3. Basis differentials at CIG and Cheyenne Hub. Rockies basis has historically recovered by April–May as heating demand fades and pipeline maintenance season begins. If the CIG basis remains wider than -$0.80 to Henry Hub into late March, it would suggest structural oversupply rather than seasonal weakness, raising the probability of actual shut-ins.
4. WTI crude prices. The 3.1 Bcf/d of associated gas is only "protected" so long as oil production remains economic. A crude price decline below $55/bbl would begin to stress Rockies oil wells, potentially unlocking associated gas curtailments that our base case assumes away. Conversely, oil prices above $75/bbl could accelerate DJ Basin oil drilling and push associated gas volumes higher, further depressing regional gas prices.
5. Pipeline maintenance schedules. Rockies takeaway constraints (particularly on Cheyenne Plains, Colorado Interstate, and Rockies Express) can exacerbate basis blowouts during maintenance season.
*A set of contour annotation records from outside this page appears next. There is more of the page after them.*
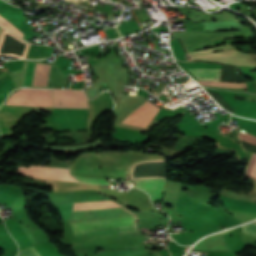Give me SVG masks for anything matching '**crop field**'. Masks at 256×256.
<instances>
[{
  "label": "crop field",
  "instance_id": "crop-field-9",
  "mask_svg": "<svg viewBox=\"0 0 256 256\" xmlns=\"http://www.w3.org/2000/svg\"><path fill=\"white\" fill-rule=\"evenodd\" d=\"M71 175H73L78 180H80L84 183L97 184V185H109L103 178L82 176V175H74V174H71Z\"/></svg>",
  "mask_w": 256,
  "mask_h": 256
},
{
  "label": "crop field",
  "instance_id": "crop-field-6",
  "mask_svg": "<svg viewBox=\"0 0 256 256\" xmlns=\"http://www.w3.org/2000/svg\"><path fill=\"white\" fill-rule=\"evenodd\" d=\"M194 249L230 251L222 235L208 237L199 242Z\"/></svg>",
  "mask_w": 256,
  "mask_h": 256
},
{
  "label": "crop field",
  "instance_id": "crop-field-7",
  "mask_svg": "<svg viewBox=\"0 0 256 256\" xmlns=\"http://www.w3.org/2000/svg\"><path fill=\"white\" fill-rule=\"evenodd\" d=\"M198 80H218L220 81L221 69H188Z\"/></svg>",
  "mask_w": 256,
  "mask_h": 256
},
{
  "label": "crop field",
  "instance_id": "crop-field-2",
  "mask_svg": "<svg viewBox=\"0 0 256 256\" xmlns=\"http://www.w3.org/2000/svg\"><path fill=\"white\" fill-rule=\"evenodd\" d=\"M54 113L88 115L87 102L54 101ZM52 114L50 122L61 128L86 129L87 116Z\"/></svg>",
  "mask_w": 256,
  "mask_h": 256
},
{
  "label": "crop field",
  "instance_id": "crop-field-5",
  "mask_svg": "<svg viewBox=\"0 0 256 256\" xmlns=\"http://www.w3.org/2000/svg\"><path fill=\"white\" fill-rule=\"evenodd\" d=\"M166 179L131 180L135 186L145 190L152 201L160 200Z\"/></svg>",
  "mask_w": 256,
  "mask_h": 256
},
{
  "label": "crop field",
  "instance_id": "crop-field-8",
  "mask_svg": "<svg viewBox=\"0 0 256 256\" xmlns=\"http://www.w3.org/2000/svg\"><path fill=\"white\" fill-rule=\"evenodd\" d=\"M239 136L242 140L256 144V137H253L247 133L239 134ZM246 176L256 179V153H254L251 157Z\"/></svg>",
  "mask_w": 256,
  "mask_h": 256
},
{
  "label": "crop field",
  "instance_id": "crop-field-11",
  "mask_svg": "<svg viewBox=\"0 0 256 256\" xmlns=\"http://www.w3.org/2000/svg\"><path fill=\"white\" fill-rule=\"evenodd\" d=\"M0 25L7 28L8 30L14 32L15 34L23 37V34L18 31L15 27H13L10 23H8L5 19H3L1 16H0Z\"/></svg>",
  "mask_w": 256,
  "mask_h": 256
},
{
  "label": "crop field",
  "instance_id": "crop-field-10",
  "mask_svg": "<svg viewBox=\"0 0 256 256\" xmlns=\"http://www.w3.org/2000/svg\"><path fill=\"white\" fill-rule=\"evenodd\" d=\"M210 95H212L217 101H218V103L222 106V107H224V108H226L227 110H229V111H231V112H233L234 110L226 103V101L219 95V94H217V93H214V92H209V91H207Z\"/></svg>",
  "mask_w": 256,
  "mask_h": 256
},
{
  "label": "crop field",
  "instance_id": "crop-field-3",
  "mask_svg": "<svg viewBox=\"0 0 256 256\" xmlns=\"http://www.w3.org/2000/svg\"><path fill=\"white\" fill-rule=\"evenodd\" d=\"M11 96L26 98L52 99V91L47 89H20ZM10 97L6 104L22 106H52V100Z\"/></svg>",
  "mask_w": 256,
  "mask_h": 256
},
{
  "label": "crop field",
  "instance_id": "crop-field-14",
  "mask_svg": "<svg viewBox=\"0 0 256 256\" xmlns=\"http://www.w3.org/2000/svg\"><path fill=\"white\" fill-rule=\"evenodd\" d=\"M222 80L231 81V65L224 64Z\"/></svg>",
  "mask_w": 256,
  "mask_h": 256
},
{
  "label": "crop field",
  "instance_id": "crop-field-4",
  "mask_svg": "<svg viewBox=\"0 0 256 256\" xmlns=\"http://www.w3.org/2000/svg\"><path fill=\"white\" fill-rule=\"evenodd\" d=\"M192 60H206L218 63H230L239 65H256V61L241 54L237 50H227L219 53L193 55Z\"/></svg>",
  "mask_w": 256,
  "mask_h": 256
},
{
  "label": "crop field",
  "instance_id": "crop-field-16",
  "mask_svg": "<svg viewBox=\"0 0 256 256\" xmlns=\"http://www.w3.org/2000/svg\"><path fill=\"white\" fill-rule=\"evenodd\" d=\"M229 48H231L230 45H221V46H216L214 48H209L206 50L191 52L190 54L205 53V52H209V51H213V50H225V49H229Z\"/></svg>",
  "mask_w": 256,
  "mask_h": 256
},
{
  "label": "crop field",
  "instance_id": "crop-field-13",
  "mask_svg": "<svg viewBox=\"0 0 256 256\" xmlns=\"http://www.w3.org/2000/svg\"><path fill=\"white\" fill-rule=\"evenodd\" d=\"M179 185V183L167 181L165 192L177 194Z\"/></svg>",
  "mask_w": 256,
  "mask_h": 256
},
{
  "label": "crop field",
  "instance_id": "crop-field-1",
  "mask_svg": "<svg viewBox=\"0 0 256 256\" xmlns=\"http://www.w3.org/2000/svg\"><path fill=\"white\" fill-rule=\"evenodd\" d=\"M134 216L124 208L72 211L70 222ZM74 235L136 230L135 217L70 223ZM129 232V231H128Z\"/></svg>",
  "mask_w": 256,
  "mask_h": 256
},
{
  "label": "crop field",
  "instance_id": "crop-field-12",
  "mask_svg": "<svg viewBox=\"0 0 256 256\" xmlns=\"http://www.w3.org/2000/svg\"><path fill=\"white\" fill-rule=\"evenodd\" d=\"M18 256H40L34 246L21 250Z\"/></svg>",
  "mask_w": 256,
  "mask_h": 256
},
{
  "label": "crop field",
  "instance_id": "crop-field-17",
  "mask_svg": "<svg viewBox=\"0 0 256 256\" xmlns=\"http://www.w3.org/2000/svg\"><path fill=\"white\" fill-rule=\"evenodd\" d=\"M3 30H4V29L0 28V36H1L2 32H3ZM1 37H2V36H1Z\"/></svg>",
  "mask_w": 256,
  "mask_h": 256
},
{
  "label": "crop field",
  "instance_id": "crop-field-15",
  "mask_svg": "<svg viewBox=\"0 0 256 256\" xmlns=\"http://www.w3.org/2000/svg\"><path fill=\"white\" fill-rule=\"evenodd\" d=\"M242 232L250 233L256 236V224L252 223V224L242 226Z\"/></svg>",
  "mask_w": 256,
  "mask_h": 256
}]
</instances>
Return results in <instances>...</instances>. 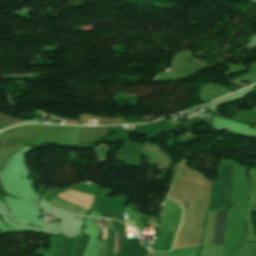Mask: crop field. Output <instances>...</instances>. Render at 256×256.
<instances>
[{"instance_id":"1","label":"crop field","mask_w":256,"mask_h":256,"mask_svg":"<svg viewBox=\"0 0 256 256\" xmlns=\"http://www.w3.org/2000/svg\"><path fill=\"white\" fill-rule=\"evenodd\" d=\"M104 238L107 239V228H104ZM112 239H113V230L108 228L107 256H112ZM124 240H125L124 234L117 231V252H122ZM114 250H115V231H114V239H113V256H114Z\"/></svg>"},{"instance_id":"2","label":"crop field","mask_w":256,"mask_h":256,"mask_svg":"<svg viewBox=\"0 0 256 256\" xmlns=\"http://www.w3.org/2000/svg\"><path fill=\"white\" fill-rule=\"evenodd\" d=\"M228 212H218L213 244H222Z\"/></svg>"},{"instance_id":"3","label":"crop field","mask_w":256,"mask_h":256,"mask_svg":"<svg viewBox=\"0 0 256 256\" xmlns=\"http://www.w3.org/2000/svg\"><path fill=\"white\" fill-rule=\"evenodd\" d=\"M20 123H21L20 120L7 118L0 114V130L4 129L6 127L20 124Z\"/></svg>"},{"instance_id":"4","label":"crop field","mask_w":256,"mask_h":256,"mask_svg":"<svg viewBox=\"0 0 256 256\" xmlns=\"http://www.w3.org/2000/svg\"><path fill=\"white\" fill-rule=\"evenodd\" d=\"M58 195H60V196H62L61 194H59L58 193ZM62 197H64V196H62ZM65 198H68V199H70V200H73V201H76V202H78V203H81V204H84V205H86V206H91V202H87V201H84V200H81V199H77V198H74V197H71V196H65Z\"/></svg>"}]
</instances>
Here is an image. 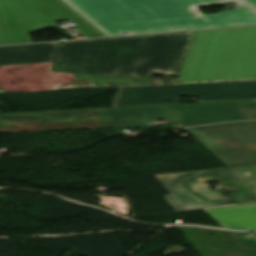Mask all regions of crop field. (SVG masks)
<instances>
[{
  "mask_svg": "<svg viewBox=\"0 0 256 256\" xmlns=\"http://www.w3.org/2000/svg\"><path fill=\"white\" fill-rule=\"evenodd\" d=\"M255 90L256 81L121 88L113 107L171 104L177 96H200L199 101L254 99Z\"/></svg>",
  "mask_w": 256,
  "mask_h": 256,
  "instance_id": "e52e79f7",
  "label": "crop field"
},
{
  "mask_svg": "<svg viewBox=\"0 0 256 256\" xmlns=\"http://www.w3.org/2000/svg\"><path fill=\"white\" fill-rule=\"evenodd\" d=\"M97 110L103 127L148 125L151 120L161 119H171L173 123L181 127L256 119V101L135 106Z\"/></svg>",
  "mask_w": 256,
  "mask_h": 256,
  "instance_id": "412701ff",
  "label": "crop field"
},
{
  "mask_svg": "<svg viewBox=\"0 0 256 256\" xmlns=\"http://www.w3.org/2000/svg\"><path fill=\"white\" fill-rule=\"evenodd\" d=\"M102 127L101 122L93 121H80V123L70 122H57V123H40V124H27V125H0V133L6 132H24V131H41V130H59V129H76V128H94Z\"/></svg>",
  "mask_w": 256,
  "mask_h": 256,
  "instance_id": "22f410ed",
  "label": "crop field"
},
{
  "mask_svg": "<svg viewBox=\"0 0 256 256\" xmlns=\"http://www.w3.org/2000/svg\"><path fill=\"white\" fill-rule=\"evenodd\" d=\"M156 176L172 194L165 198L177 210L231 204L220 191H211L207 181L212 180L231 186L234 193L226 195L234 204L256 202V196L229 169Z\"/></svg>",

Monitor Hyperion pipeline flow data and operator critical notices for planned outages that could temporarily strand production and force involuntary curtailments.
Conclusion
At $1.00–$1.40/MMBtu, Rockies natural gas prices are testing the variable cost floor for a meaningful but ultimately limited share of the region's production. The associated gas buffer—roughly 30% of total output—provides a structural floor beneath which production cannot fall absent an oil price collapse. Our scenario analysis suggests 0.3–1.3 Bcf/d of non-associated gas faces cash-cost curtailment risk, though practical considerations (MVCs, restart costs, hedges) will keep realized shut-ins at the lower end of that range. The more important story is the drilling response: at current prices, new dry-gas development in the Rockies is uneconomic, and the resulting investment drought will steadily erode production at 5–8% annually. For traders and analysts, the signal to watch is not sudden shut-in announcements but rather the slow grind lower in rig counts and the eventual production base decline that follows.